I know another couple in which the mother was raised in Argentina and the father in France. The mother speaks Spanish to her son, and the father speaks French. This kid, who is also four now, refuses to speak anything but English. Why? Again the couple hypothesizes that it's because that the common shared language they have is English, so that's what they speak to each other.

So I guess what I'm saying, in a convoluted way, is that based on personal observation, I'd agree with those advocating immersion, and as deeply as possible.
posted by jdroth at 2:26 PM on January 20, 2005


Move to the country of choice, or everyone should speak it at home. There should be some significant research on the subject...

Um, scazza, no. Moving to the country of choice isn't the answer. There are little things like jobs and family that require us to stay put. The question, in case you missed it, is not how to get our child to be bilingual-- but what is the minimum exposure needed to help our child be bilingual. I think total immersion as you suggest would be the maximum exposure. Quite the opposite of what we have in mind.

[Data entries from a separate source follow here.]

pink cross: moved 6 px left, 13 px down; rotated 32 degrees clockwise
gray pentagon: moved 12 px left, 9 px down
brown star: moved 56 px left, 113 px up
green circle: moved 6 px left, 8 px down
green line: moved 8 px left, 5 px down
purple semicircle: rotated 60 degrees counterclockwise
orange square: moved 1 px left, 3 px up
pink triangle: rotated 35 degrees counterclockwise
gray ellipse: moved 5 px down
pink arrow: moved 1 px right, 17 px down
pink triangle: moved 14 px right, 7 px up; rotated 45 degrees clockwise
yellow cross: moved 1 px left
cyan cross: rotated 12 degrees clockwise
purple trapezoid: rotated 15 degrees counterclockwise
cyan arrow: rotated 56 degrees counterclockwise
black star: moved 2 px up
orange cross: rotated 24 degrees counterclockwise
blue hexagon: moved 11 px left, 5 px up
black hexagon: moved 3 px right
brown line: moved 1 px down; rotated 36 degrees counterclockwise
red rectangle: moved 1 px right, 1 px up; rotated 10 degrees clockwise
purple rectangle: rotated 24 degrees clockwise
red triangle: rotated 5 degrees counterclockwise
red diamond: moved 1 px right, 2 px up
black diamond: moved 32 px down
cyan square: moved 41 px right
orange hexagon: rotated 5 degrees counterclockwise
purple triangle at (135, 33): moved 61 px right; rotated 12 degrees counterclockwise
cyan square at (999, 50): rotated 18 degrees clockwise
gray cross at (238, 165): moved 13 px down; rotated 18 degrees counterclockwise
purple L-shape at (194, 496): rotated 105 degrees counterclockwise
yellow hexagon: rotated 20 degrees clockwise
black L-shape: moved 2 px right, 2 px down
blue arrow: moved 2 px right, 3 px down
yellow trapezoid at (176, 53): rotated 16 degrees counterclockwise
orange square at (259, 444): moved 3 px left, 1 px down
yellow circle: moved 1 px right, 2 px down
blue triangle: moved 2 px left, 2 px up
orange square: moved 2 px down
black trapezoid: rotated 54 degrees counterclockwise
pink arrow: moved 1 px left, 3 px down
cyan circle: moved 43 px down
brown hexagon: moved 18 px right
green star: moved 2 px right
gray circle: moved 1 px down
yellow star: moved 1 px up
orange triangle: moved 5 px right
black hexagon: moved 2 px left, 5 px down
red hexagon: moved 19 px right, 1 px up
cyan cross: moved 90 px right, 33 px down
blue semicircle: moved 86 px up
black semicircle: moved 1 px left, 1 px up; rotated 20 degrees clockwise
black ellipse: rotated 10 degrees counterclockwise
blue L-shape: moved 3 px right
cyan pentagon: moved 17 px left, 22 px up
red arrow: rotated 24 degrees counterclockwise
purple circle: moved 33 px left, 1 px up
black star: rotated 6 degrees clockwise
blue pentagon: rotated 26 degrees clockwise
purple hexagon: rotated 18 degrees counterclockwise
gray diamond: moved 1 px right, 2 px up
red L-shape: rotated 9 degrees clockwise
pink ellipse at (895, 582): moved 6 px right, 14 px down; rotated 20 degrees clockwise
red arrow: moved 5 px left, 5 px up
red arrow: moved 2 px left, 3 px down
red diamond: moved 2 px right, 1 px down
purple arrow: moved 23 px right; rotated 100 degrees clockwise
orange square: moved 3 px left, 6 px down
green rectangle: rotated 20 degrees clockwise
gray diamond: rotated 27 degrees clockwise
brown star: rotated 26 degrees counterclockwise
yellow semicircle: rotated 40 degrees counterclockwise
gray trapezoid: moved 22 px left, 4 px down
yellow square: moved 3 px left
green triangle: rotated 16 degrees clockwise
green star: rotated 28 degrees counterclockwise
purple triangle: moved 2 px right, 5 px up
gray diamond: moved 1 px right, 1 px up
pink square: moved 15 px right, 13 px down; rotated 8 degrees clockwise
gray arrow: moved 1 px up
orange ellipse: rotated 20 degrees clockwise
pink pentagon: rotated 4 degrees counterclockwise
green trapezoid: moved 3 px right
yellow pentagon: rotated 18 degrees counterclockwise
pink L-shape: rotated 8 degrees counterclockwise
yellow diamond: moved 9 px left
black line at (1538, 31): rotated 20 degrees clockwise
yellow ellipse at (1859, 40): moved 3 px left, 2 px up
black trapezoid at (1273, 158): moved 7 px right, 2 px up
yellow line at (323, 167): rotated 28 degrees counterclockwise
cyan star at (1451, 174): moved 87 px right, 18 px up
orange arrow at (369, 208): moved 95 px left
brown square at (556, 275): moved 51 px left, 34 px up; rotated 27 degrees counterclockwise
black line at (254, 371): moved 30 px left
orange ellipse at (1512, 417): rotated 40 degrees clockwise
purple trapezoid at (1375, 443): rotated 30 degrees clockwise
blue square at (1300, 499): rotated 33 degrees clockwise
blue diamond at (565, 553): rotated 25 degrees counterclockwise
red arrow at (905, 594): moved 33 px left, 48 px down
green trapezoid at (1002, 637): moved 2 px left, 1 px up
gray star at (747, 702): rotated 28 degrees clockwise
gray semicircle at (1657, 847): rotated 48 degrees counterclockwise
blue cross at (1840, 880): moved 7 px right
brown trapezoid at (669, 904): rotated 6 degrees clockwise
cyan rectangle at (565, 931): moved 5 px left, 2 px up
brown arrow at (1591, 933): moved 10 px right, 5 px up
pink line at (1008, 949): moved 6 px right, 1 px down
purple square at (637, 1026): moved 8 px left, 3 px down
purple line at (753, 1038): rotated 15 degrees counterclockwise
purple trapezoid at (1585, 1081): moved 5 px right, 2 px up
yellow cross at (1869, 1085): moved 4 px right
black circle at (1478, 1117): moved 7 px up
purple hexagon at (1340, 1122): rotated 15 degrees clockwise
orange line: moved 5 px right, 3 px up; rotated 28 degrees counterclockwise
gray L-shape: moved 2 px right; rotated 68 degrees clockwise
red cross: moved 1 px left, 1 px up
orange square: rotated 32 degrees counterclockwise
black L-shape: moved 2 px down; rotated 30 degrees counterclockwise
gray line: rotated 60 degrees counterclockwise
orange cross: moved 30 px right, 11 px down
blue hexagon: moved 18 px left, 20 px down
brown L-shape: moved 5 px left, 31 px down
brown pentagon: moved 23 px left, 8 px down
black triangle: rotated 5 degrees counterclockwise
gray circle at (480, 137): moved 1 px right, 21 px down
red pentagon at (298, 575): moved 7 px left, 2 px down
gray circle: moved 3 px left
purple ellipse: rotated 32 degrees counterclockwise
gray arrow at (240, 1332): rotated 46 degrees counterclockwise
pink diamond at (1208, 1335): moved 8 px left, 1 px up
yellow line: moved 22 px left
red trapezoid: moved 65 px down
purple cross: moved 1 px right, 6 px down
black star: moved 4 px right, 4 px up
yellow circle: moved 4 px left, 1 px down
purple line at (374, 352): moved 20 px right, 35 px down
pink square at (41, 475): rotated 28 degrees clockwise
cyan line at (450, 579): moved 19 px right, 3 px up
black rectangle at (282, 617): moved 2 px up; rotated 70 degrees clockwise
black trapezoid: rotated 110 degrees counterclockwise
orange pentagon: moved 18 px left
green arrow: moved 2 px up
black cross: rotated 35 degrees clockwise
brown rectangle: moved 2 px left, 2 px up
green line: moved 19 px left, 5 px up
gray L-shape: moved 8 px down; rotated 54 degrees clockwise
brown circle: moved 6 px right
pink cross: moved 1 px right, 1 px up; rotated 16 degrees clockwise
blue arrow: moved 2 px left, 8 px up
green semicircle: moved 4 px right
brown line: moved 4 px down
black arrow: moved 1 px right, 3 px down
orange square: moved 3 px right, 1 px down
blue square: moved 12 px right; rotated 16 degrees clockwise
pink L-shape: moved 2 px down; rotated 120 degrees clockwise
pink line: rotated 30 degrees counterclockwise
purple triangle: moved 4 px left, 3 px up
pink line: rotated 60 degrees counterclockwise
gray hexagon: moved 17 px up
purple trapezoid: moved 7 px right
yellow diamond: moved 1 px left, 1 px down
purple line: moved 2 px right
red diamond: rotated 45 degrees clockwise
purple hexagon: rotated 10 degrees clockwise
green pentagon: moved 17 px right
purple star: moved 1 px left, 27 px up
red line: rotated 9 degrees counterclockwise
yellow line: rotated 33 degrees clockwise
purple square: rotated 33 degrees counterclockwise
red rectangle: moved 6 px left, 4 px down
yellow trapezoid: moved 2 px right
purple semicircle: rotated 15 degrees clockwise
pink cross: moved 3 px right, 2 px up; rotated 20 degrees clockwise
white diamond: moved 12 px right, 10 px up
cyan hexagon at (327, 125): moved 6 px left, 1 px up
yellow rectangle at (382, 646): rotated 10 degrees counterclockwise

To everyone else, thank you for your input. It looks like we might have to make 10 to 15 hours a week from the consensus here (and perhaps worry about rebellion too!) Drat!
posted by wtfwjd? at 2:41 PM on January 20, 2005


I'd think that given the elasticity of an infant's brain, more than quantity of exposure, quality would be paramount. I mean I'm sure there's a critical threshold for quantity, but there's also diminishing returns after a point.

In any case, being bilingual since childhood seems to be a good thing.
posted by Gyan at 3:51 PM on January 20, 2005


My parents spoke Swedish, while we lived in an English speaking country when I was a kid (0-7 years). One phenomenon that you probably will meet is what both me and my brother (English, German and Swedish for him) did which was to move one language out of our head completely and insist we didn't understand it all in phases. The very next year, presto we were fluent again. Or the languages would merge and I would have no idea which one I was speaking.
Grandparents (In Swedish):- Please speak Swedish.
me (in English): - But I am!


It will take a lot more than a few hours a week to keep both of those languages developing in your child. Childrens records, films and books in the second language, other children that can speak it as well, and many more hours with someone who speaks it. If you understand and can speak a little yourself would be great for your child to be able to use it when s/he's not at the other family members house. When school-time arrives, classes for reading and writing in that language is a must as well.
posted by dabitch at 5:39 PM on January 20, 2005


jdroth - what you are describing are those phases I was trying to explain. Both me and my brother did that at around the ages of 4 and 8. One of the languages would simply "leave" my brain and I could not understand at all, all of a sudden. I wasn't trying to rebel when I told my parents to not speak that old language in front of my friends and other language-refusal-fits, for some reason I thought they were the only people in the world who knew Swedish. ;)
posted by dabitch at 5:45 PM on January 20, 2005


(so tell those couples you know to hang in there, the languages come back again later, and just as sudden.)
posted by dabitch at 5:46 PM on January 20, 2005


I think the infant brain elasticity theory on language is a little misleading. I'd bet it takes just about as much time for an infant to learn a new language as it does for an adult; the main difference is that an adult already has a default language to 'fall back on', while the child won't categorize it as a 'second' (& therefore superfluous) language so will be more likely to pick it up.

By all means take advantage of the fact that the kid hasn't yet developed a resistance to learning new things, but don't expect it to happen magically so much more easily for the kid than it would for you.